“You must live in the present, launch yourself on every wave, and find your eternity in each moment.” – Henry David Thoreau
May 2015
Mount Toubkal, in the Moroccan high Atlas Mountains, is the highest mountain in North Africa.
On a sunny morning in May, after leaving the hustle and bustle of Marrakesh, we find ourselves in the small Berber village of Imlil – the gateway to the high Atlas Mountains.
Imlil is a small tourist village featuring a number of outdoor shops, guiding services, muleteers and places to stay.
The journey to this isolated part of North Africa began after an après-hike conversation in the Wicklow Mountains, when a friend suggested climbing Toubkal.
After having completed my Mountain Leader training program in Donegal a month earlier and with an enthusiastic frame of mind eagerly wanting to put my new navigation and survival skills to the test. I convinced my friend to do the climb without a guide and without the support of mules to carry our supplies.
I did some research, ordered a 1:50,000 map of the high Atlas Mountains from Stanford’s map shop in London and now felt that I was ready to explore the highest mountains north of the Sahara desert.

## [EXPLORE THE MATERIAL]
a - Answer these questions from the Toubkal account, one per line:
(i) Imlil is called the gateway to which mountains?
(ii) Where did the narrator complete the Mountain Leader training program?
(iii) From which shop was the map ordered?
b - Say whether each statement agrees with the Toubkal account. Answer yes or no, and quote the words from the account that decide it.
(i) Toubkal is the highest mountain in North Africa.
(ii) The friend suggested climbing Toubkal during a conversation in Marrakesh.
(iii) The map ordered for the trip had a scale of 1:25,000.
c - Copy the Toubkal account from "Imlil is a small" up to and including "carry our supplies.", keeping every word unchanged.

## [DATA PROVIDED]
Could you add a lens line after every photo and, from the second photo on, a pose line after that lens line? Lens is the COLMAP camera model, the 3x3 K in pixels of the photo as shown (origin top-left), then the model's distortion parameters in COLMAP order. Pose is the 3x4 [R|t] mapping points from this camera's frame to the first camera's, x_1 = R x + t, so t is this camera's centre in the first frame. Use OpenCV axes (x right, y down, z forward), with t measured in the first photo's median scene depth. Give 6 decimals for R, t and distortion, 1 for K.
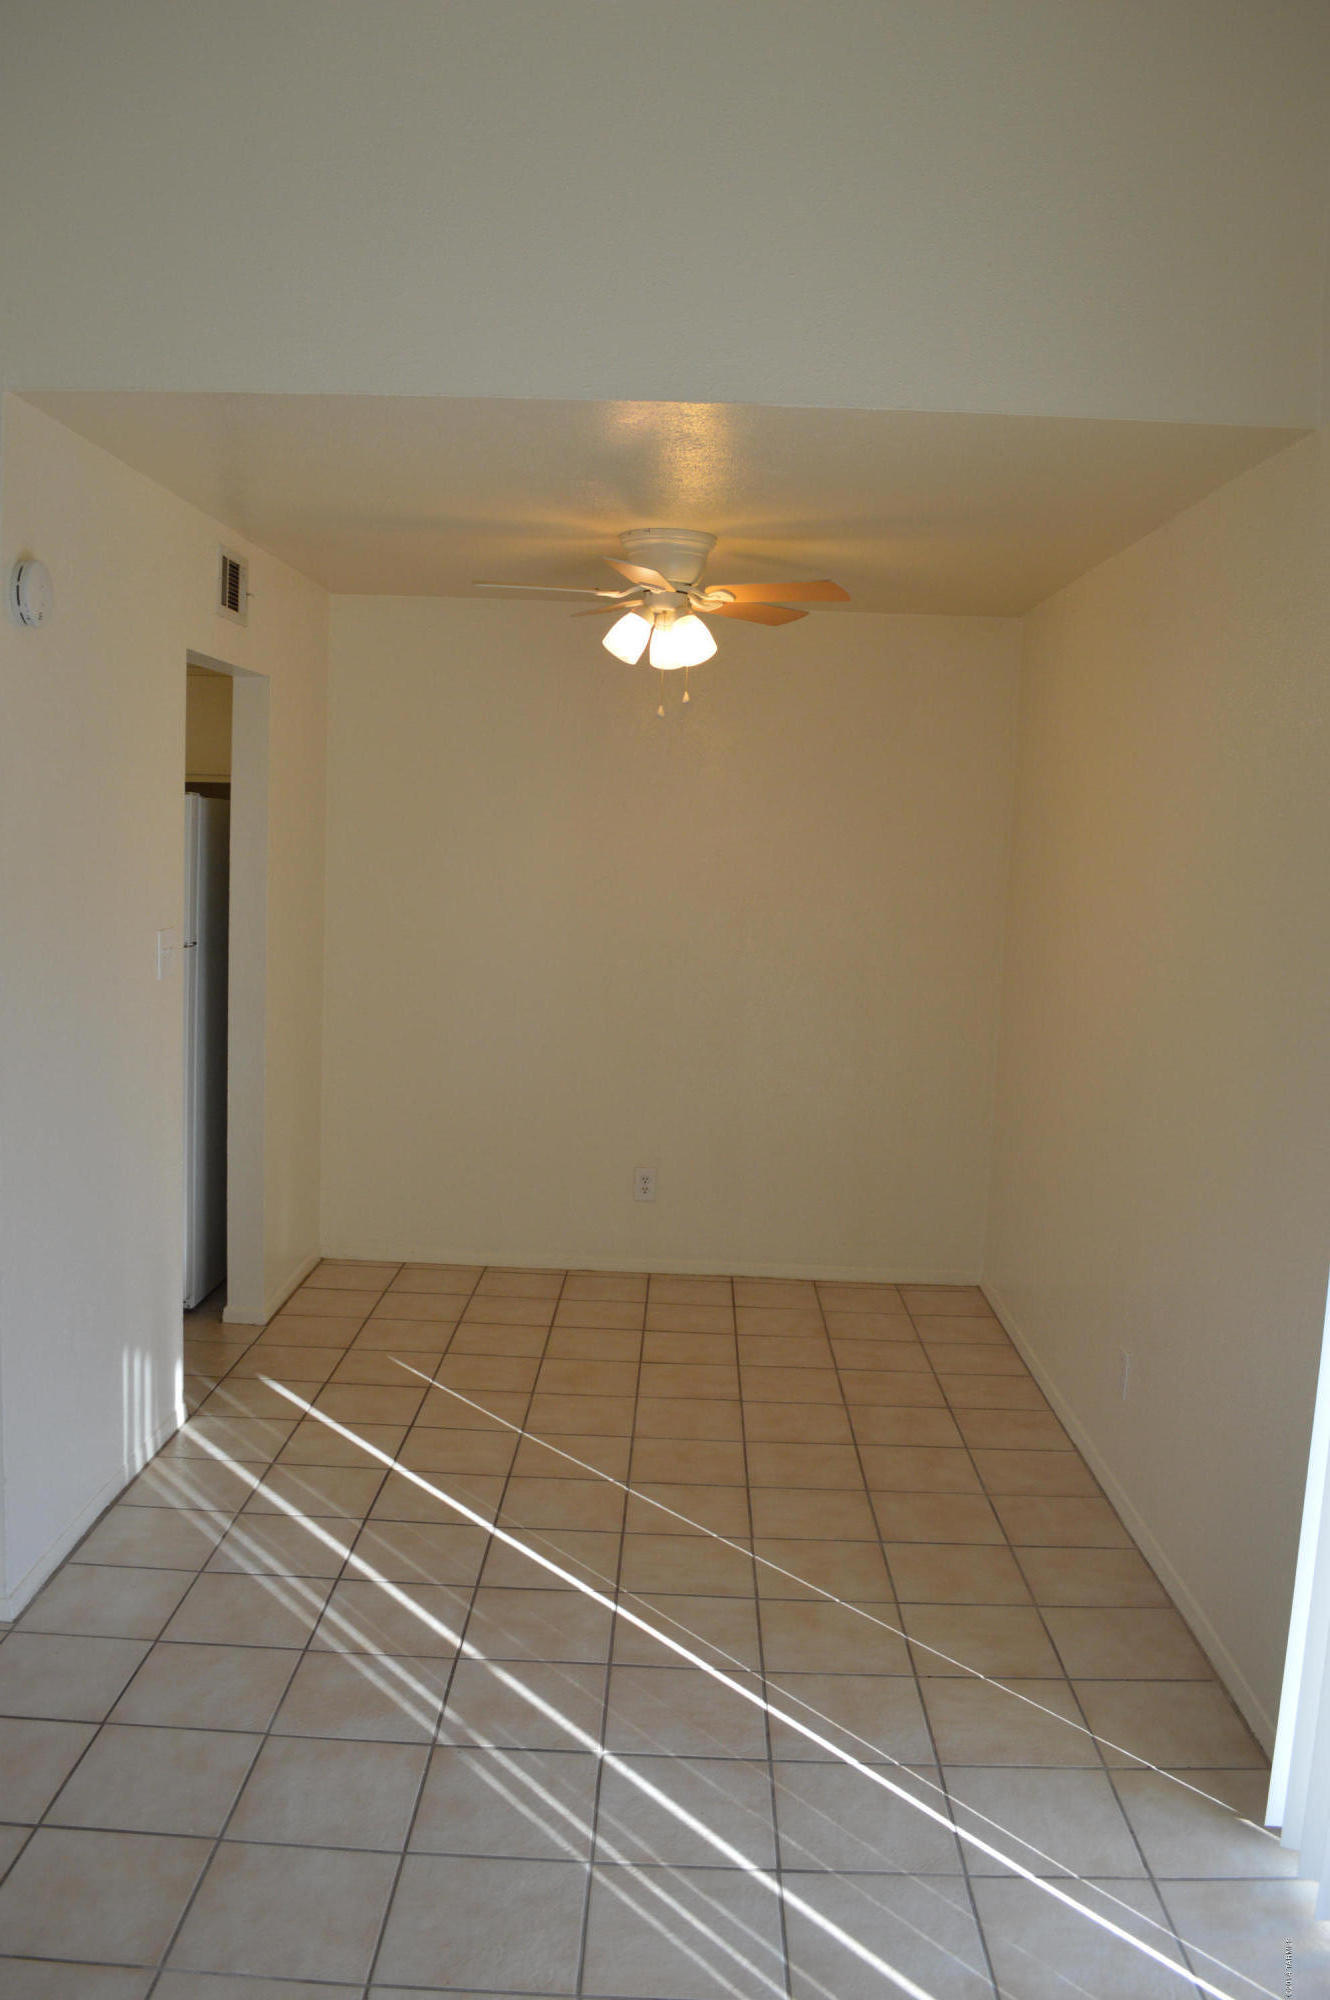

## [SOLUTIONS TO EACH TASK]
a -
(i) The high Atlas Mountains.
(ii) Donegal.
(iii) Stanford’s map shop in London.

b -
(i) Yes: "is the highest mountain in North Africa"
(ii) No: "after an après-hike conversation in the Wicklow Mountains"
(iii) No: "a 1:50,000 map of the high Atlas Mountains"

c -
Imlil is a small tourist village featuring a number of outdoor shops, guiding services, muleteers and places to stay.
The journey to this isolated part of North Africa began after an après-hike conversation in the Wicklow Mountains, when a friend suggested climbing Toubkal.
After having completed my Mountain Leader training program in Donegal a month earlier and with an enthusiastic frame of mind eagerly wanting to put my new navigation and survival skills to the test. I convinced my friend to do the climb without a guide and without the support of mules to carry our supplies.